A new report from analyst Analysys — 3G Infrastructure Sharing: The future for mobile networks — says sharing of 3G infrastructure in developed markets is more than just back on the agenda: it is inevitable.
Emerging technologies such as femtocells and LTE (long-term evolution — the intended evolution of 3G) will require substantial investment in the near term. And operators acting alone will not be able to deliver such investment quickly enough, according to Analysys.
Cost benefits from sharing infrastructure can also be considerable, it added.
Dr Alastair Brydon, co-author of the report, said in a statement: "Mobile operators face major expenses in the coming years, including investments in femtocells, LTE, broadcasting networks and fixed broadband. As a result, most operators will not be able to invest sufficient amounts quickly enough on their own to exploit 3G's full potential."
For femtocell technology to achieve the kind of growth in service use and data consumption operators hope, it needs to be more than just niche take-up. But getting the cost per unit low enough to facilitate the firing of femtocells into scores of homes may require carriers to subsidise the hardware, which of course would come at a cost.
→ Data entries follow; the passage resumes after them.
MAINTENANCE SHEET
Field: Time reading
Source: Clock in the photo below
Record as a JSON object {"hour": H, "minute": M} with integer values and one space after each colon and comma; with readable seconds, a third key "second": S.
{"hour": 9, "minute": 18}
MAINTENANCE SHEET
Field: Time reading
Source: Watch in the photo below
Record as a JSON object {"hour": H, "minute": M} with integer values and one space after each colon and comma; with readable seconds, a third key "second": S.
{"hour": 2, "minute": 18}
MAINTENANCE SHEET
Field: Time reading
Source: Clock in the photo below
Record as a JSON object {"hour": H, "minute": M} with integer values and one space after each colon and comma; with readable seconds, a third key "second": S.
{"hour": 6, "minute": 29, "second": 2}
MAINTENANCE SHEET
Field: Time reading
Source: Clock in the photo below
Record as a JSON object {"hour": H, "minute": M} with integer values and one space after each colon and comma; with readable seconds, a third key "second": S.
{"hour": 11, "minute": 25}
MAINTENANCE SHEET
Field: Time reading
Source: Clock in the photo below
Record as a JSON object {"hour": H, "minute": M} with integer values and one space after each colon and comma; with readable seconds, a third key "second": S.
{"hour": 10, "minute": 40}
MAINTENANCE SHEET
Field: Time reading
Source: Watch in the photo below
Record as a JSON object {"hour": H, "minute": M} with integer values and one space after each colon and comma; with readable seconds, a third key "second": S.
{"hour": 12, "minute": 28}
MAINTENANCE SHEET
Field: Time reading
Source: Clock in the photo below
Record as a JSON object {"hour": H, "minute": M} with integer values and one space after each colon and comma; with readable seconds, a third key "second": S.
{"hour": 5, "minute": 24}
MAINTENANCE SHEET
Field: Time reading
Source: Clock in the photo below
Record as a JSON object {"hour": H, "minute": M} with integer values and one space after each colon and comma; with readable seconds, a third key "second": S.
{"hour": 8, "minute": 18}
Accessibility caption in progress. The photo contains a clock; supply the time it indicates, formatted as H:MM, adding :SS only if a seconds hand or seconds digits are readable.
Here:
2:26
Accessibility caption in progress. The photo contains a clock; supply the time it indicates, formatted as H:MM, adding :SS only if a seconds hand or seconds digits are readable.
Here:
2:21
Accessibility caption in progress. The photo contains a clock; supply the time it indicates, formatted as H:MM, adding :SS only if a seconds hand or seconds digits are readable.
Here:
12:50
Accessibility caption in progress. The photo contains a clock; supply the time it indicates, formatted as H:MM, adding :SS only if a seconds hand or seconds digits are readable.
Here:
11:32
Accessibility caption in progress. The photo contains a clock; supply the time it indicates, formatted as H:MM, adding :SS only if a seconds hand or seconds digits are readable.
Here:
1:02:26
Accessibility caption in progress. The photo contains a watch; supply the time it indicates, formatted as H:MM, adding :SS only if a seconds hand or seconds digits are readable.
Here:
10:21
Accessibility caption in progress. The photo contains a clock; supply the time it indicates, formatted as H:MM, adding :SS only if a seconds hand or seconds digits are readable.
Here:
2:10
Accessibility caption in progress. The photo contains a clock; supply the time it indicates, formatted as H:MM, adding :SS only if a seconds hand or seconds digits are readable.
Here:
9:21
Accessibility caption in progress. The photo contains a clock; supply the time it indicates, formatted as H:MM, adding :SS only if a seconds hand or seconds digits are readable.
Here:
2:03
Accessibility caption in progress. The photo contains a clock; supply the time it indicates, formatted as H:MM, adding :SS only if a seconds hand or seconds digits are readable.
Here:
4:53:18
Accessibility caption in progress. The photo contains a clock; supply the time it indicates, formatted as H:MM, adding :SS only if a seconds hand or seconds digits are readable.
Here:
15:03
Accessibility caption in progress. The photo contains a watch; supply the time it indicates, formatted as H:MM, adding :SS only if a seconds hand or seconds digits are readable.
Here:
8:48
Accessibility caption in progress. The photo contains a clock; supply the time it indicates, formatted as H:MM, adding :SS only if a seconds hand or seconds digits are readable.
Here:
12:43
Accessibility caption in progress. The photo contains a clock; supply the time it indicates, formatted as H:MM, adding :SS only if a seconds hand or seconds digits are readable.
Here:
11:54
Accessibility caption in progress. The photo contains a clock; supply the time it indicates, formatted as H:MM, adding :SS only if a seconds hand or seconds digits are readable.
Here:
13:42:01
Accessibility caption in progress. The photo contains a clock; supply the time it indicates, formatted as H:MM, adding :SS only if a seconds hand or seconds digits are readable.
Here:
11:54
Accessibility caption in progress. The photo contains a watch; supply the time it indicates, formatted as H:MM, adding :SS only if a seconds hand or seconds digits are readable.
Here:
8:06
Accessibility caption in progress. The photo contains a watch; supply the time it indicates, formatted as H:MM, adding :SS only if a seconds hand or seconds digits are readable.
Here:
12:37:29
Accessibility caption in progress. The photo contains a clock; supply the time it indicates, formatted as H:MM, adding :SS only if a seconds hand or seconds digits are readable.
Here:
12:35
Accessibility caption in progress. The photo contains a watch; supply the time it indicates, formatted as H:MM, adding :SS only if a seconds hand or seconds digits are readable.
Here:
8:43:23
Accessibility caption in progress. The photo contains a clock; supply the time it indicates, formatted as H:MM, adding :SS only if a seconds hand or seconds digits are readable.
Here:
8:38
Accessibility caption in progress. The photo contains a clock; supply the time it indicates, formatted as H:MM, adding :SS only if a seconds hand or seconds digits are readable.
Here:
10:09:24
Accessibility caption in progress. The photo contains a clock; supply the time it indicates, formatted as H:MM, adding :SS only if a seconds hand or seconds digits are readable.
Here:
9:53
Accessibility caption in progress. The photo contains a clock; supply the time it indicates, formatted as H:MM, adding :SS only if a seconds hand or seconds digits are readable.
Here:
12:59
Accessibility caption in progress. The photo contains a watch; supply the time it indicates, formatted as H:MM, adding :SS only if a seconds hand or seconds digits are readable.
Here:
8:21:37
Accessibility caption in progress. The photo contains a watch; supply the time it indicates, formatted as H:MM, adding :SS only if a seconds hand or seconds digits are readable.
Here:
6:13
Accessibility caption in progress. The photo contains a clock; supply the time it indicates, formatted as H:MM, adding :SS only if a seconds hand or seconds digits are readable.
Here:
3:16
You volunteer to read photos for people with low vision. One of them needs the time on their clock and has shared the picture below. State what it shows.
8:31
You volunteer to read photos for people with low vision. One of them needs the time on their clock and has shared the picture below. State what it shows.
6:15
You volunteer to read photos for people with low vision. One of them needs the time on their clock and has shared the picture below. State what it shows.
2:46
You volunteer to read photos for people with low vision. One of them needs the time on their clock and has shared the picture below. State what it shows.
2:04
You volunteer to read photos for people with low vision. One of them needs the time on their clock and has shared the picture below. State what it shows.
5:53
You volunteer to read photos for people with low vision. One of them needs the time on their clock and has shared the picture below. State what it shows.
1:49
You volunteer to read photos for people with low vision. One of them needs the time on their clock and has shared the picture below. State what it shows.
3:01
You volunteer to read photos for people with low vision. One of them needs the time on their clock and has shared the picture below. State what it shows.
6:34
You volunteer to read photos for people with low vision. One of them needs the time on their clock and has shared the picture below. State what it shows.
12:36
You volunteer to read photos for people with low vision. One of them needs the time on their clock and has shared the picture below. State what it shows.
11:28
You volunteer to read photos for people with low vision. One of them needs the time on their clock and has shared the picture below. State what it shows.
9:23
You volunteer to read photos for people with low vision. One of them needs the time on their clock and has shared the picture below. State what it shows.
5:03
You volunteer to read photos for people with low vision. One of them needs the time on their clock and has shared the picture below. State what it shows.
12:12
And 3G networks also need speedy rollouts for operators to cash in sooner rather than later.
Dr Mark Heath, co-author of the report, said in a statement: "3G network coverage must be at least as good as 2G network coverage if mobile users are to be encouraged to migrate to 3G services, as operators' experience in Japan has demonstrated. Most 3G networks are nowhere near this. Network sharing provides mobile operators with the means to accelerate 3G coverage rollout dramatically."
Analysys said recent network-sharing deals — for instance, between the likes of 3 and T-Mobile and Orange and Vodafone in the UK — indicate the mobile market is coming round to the benefits of pooling resources.
Heath added: "It has taken the UK operator 3 about four years to increase its number of 3G base stations from about 5,000 to 7,500, but its network-sharing agreement with T-Mobile will enable it to increase this number to 13,000 within two years."
In January, the chief technology of T-Mobile UK, Emin Gurdenli, told ZDNet.co.uk's sister site, silicon.com, that network sharing is a no-brainer. Discussing T-Mobile's deal with 3 to share 3G network resources, he said: "It answers two questions: one of cost reduction, cost management; and the other one of improved rollout of 3G networks and therefore earlier introduction of service for a wider population in the UK."
Vodafone has also taken the plunge to get friendly with rivals in a number of countries. In Spain, for instance, it is sharing a rural 3G rollout with Orange in order to achieve a quicker rollout. While its UK deal with Orange — to share 2G and 3G masts — is more about improving coverage, said a Vodafone spokeswoman.
The spokeswoman told silicon.com: "Obviously there are cost benefits to us. And additionally there are benefits to the environment. In the UK alone we expect to take down between us about 3,000 masts."
Analysys says network sharing can take many different forms — from sharing of physical resources, such as masts and sites, to the notion of all mobile operators in a country sharing the same radio access and core networks. However, for the moment, operators appear more comfortable with the least complex sharing agreements.
The Vodafone spokeswoman said: "At the moment we are sticking with sharing the masts with a view to progressing to something else in the future. What we were originally looking at was very complex and we did have an ambition to share the actual radio access network but for the time being we are just sharing the masts."
But not every operator is ready to jump into bed with the enemy.
Speaking to silicon.com recently, O2's head of business sales, Ben Dowd, said it is standing aloof from network sharing and does not buy the cost-reduction argument.
Dowd described the fact O2 can say it owns its own network as "a unique selling point".